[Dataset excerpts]
____
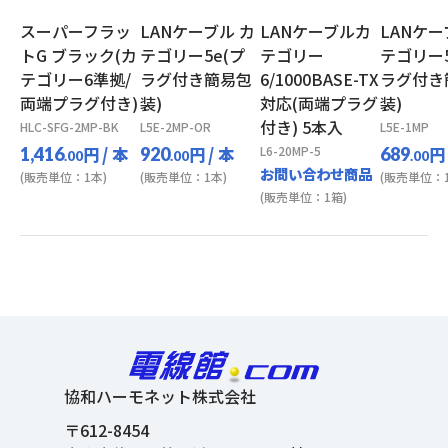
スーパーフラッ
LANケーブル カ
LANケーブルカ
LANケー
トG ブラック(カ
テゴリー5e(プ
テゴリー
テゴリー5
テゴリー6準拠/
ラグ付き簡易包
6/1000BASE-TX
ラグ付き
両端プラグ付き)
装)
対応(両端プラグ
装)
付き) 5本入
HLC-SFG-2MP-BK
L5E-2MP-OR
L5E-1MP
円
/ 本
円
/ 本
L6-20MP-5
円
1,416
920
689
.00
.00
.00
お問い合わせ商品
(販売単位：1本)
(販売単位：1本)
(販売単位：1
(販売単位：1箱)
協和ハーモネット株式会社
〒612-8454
____
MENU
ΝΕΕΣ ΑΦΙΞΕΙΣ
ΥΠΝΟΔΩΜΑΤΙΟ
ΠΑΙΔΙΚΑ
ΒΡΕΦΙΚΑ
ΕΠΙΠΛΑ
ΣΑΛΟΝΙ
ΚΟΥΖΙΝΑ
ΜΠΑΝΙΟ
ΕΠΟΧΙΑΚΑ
____
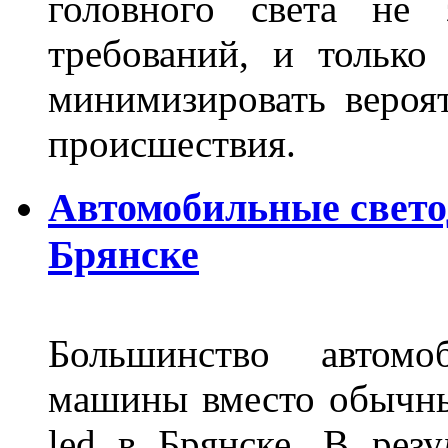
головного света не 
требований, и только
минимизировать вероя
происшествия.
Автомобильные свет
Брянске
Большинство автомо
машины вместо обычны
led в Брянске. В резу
____
● **Activity**: Reproduce exactly the section above that begins at the line containing "происшествия." and ends at the line containing "led в Брянске. В резу", leaving out all other lines.

● **Solution to this problem**:
происшествия.
Автомобильные свет
Брянске
Большинство автомо
машины вместо обычны
led в Брянске. В резу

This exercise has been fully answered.